AR has a lot of limitations, that's what they were trying to sidestep. To be able to take a frame of the environment, composite the virtual frame and the real one in unison with various blending ops at your disposal. And finally, present the user with a properly composited image that works anywhere.

Now, if you use multiple lenses, with one masking in grayscale the real frame positioned just before the lens in which you project the virtual frame, you can do some limited blending ops. But it's quite difficult to deal with parallax if the lenses aren't glued together, or even then with refraction.

Apple took a very conservative approach. And made it to market. Now look at the competition. Sure, they have concepts with good compositing, but the ones in the market right now aren't able to produce the same imagery that Apple Vision is capable of.

Maybe I'm wrong, haven't looked at the market in some months, but I always thought of the Apple Vision as a very pragmatic design trying to circumvent AR limitations by being a VR headset.

Most generic well run companies would never take the risk & expense entailed in a platform transition like Intel => Apple Silicon.

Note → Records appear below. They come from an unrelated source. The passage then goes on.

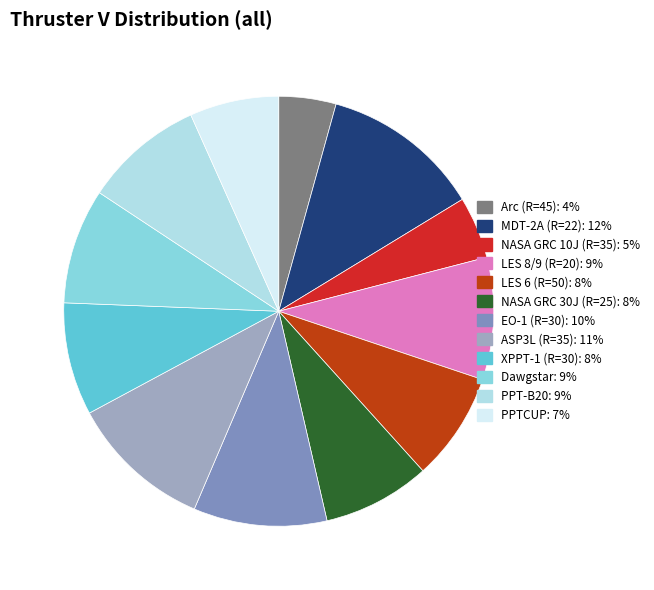

Between LES 8/9 (R=20): 9% and Dawgstar: 9%, which is larger?

LES 8/9 (R=20): 9%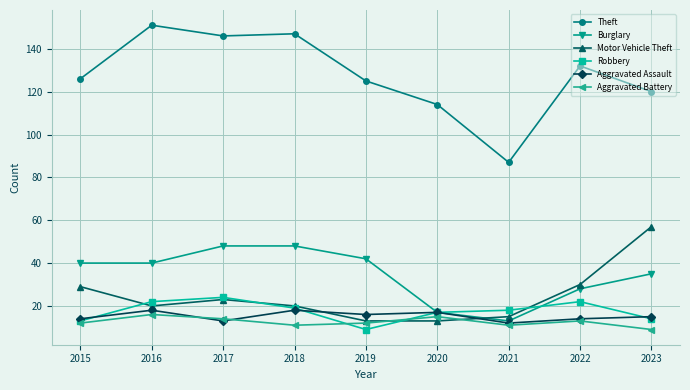

What is the value of the Aggravated Battery point at the 3rd from the left?

14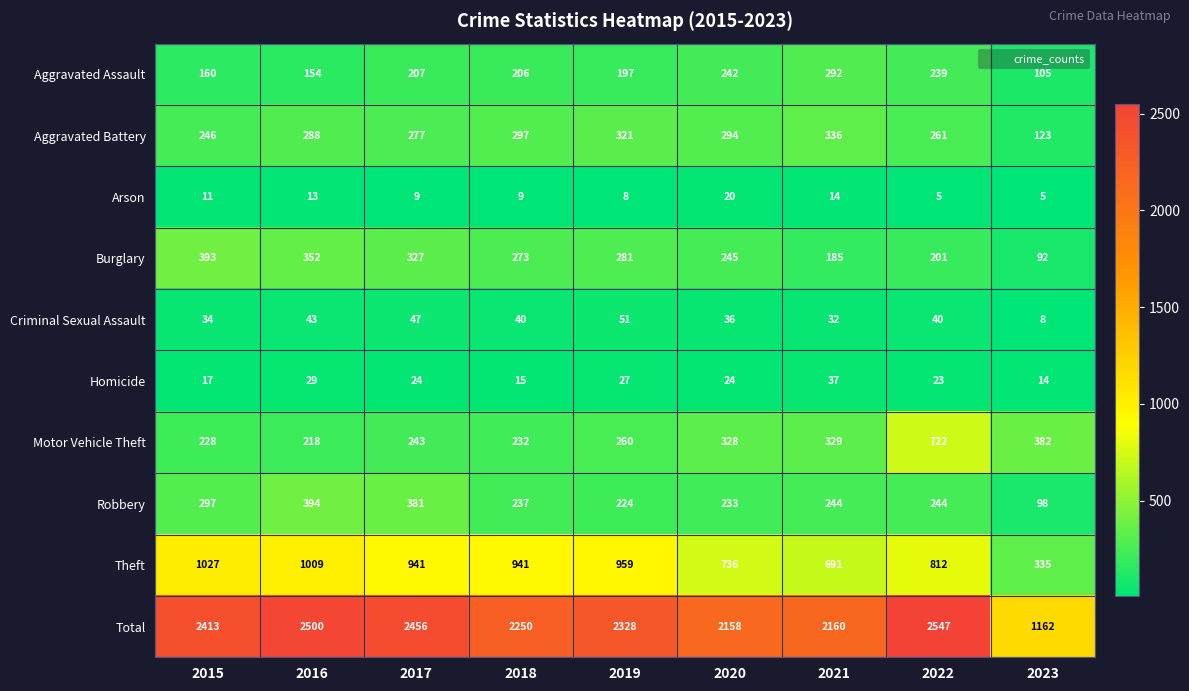

Between 2022 and 2023, which series saw the biggest shift?

Total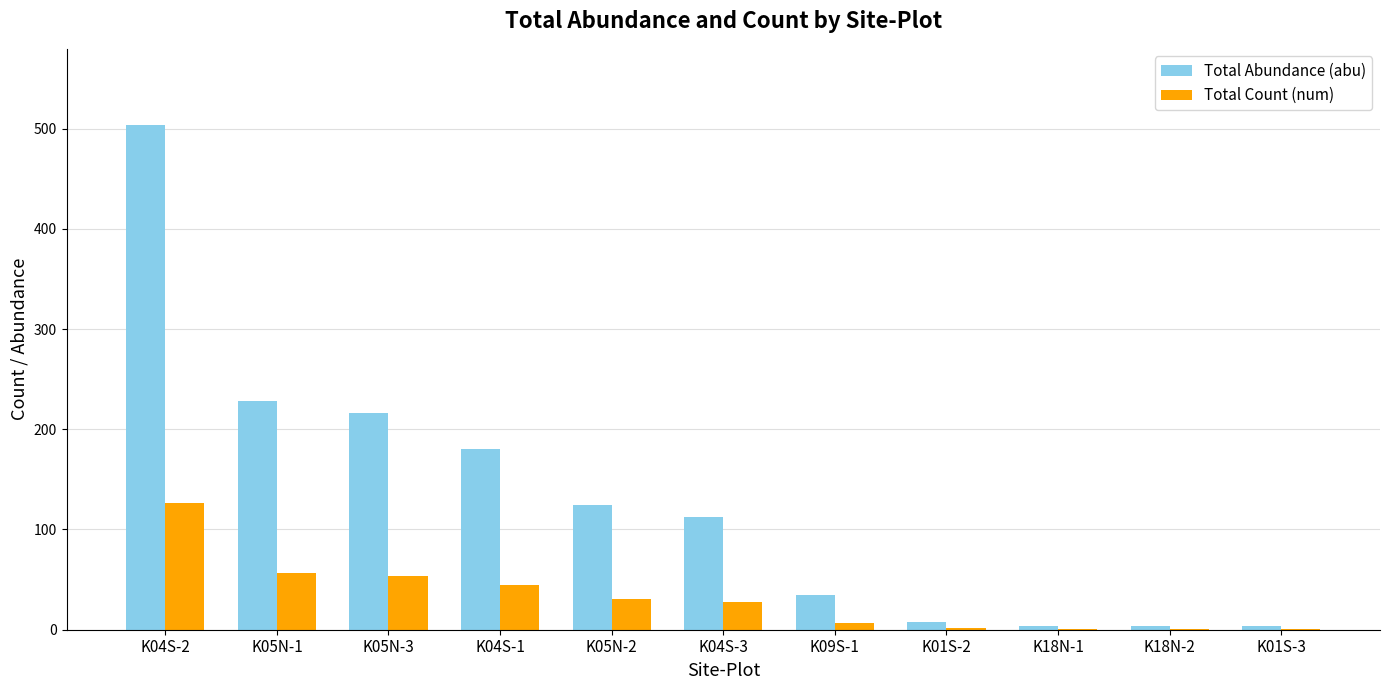

How many groups of bars are there?

11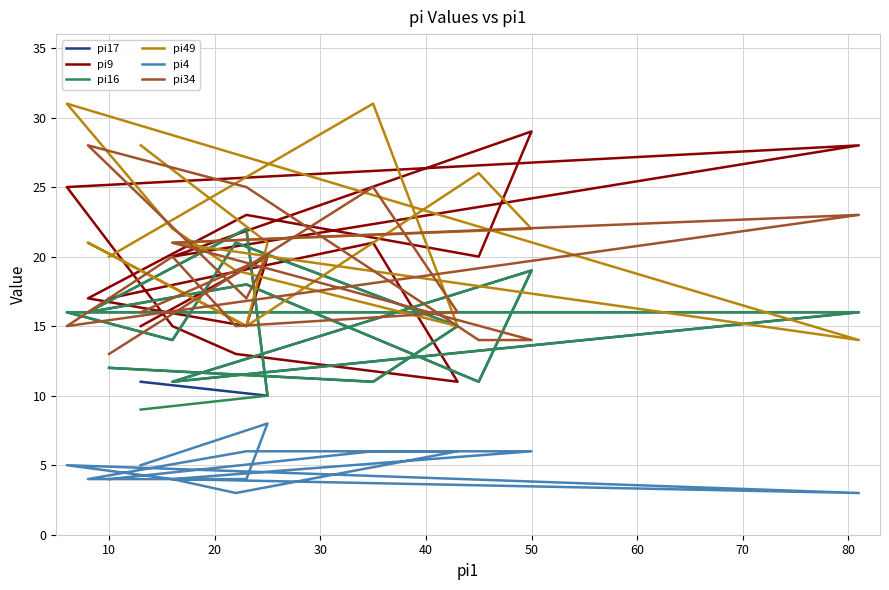

True or false: pi17 and pi16 intersect in this chart.

False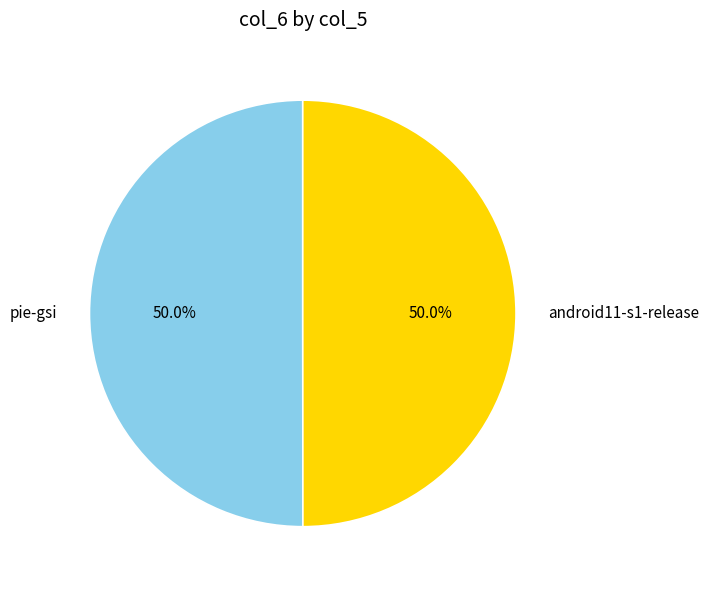

To the nearest percent, what is the average slice percentage?

50%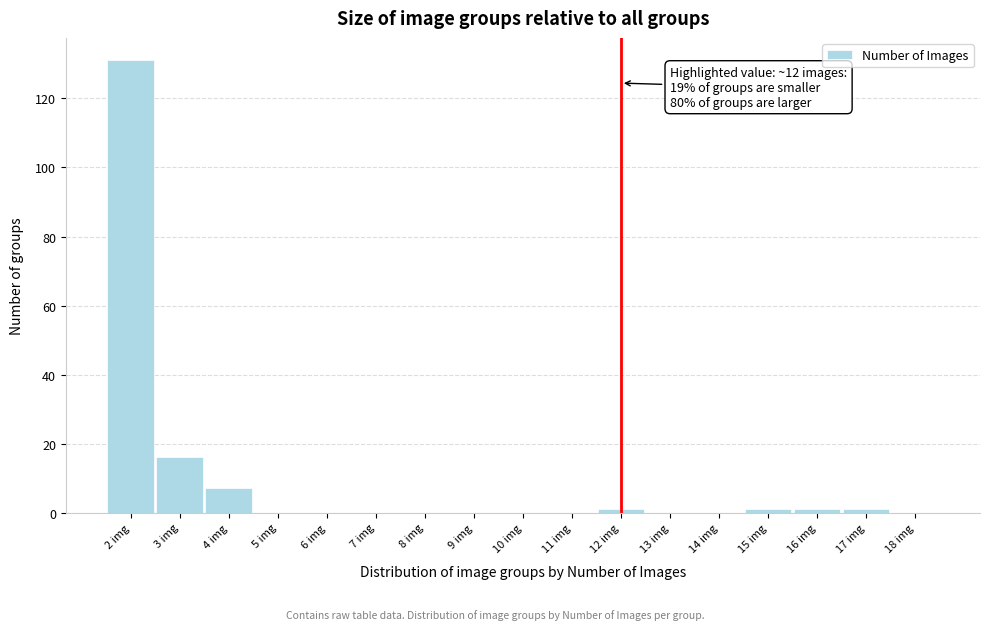

Over which range of the x-axis is the bar tallest?

1.5 to 2.5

You might argue that generic companies are doing that now as we see Windows ARM laptops finally, but I think they only got the courage to do that because Apple went first.

I mean there was Windows on ARM laptops previously. The first Snapdragon 835/8cx/7c Windows laptops predate the M1 lineup. They certainly weren't POPULAR or FAST but they existed.

https://www.cnet.com/reviews/asus-novago-review/

isn't the VR Scuba mask dead now?

I think Apple is hitting a wall that most tech companies are hitting. New gadgets aren't really improving our lives.

We have the internet on our phones, Now the internet is a wasteland.

Probably the biggest cultural innovation of the last 5 years has been podcasts and that's just gussied up radio.

Podcasts were arguably mainstream back in 2014 with Serial.

They definitely were, I remember everyone and their grandmother listening to Serial.

And Apple was involved in that as well, even if it was not planed. The pod in podcast coming from iPod after all.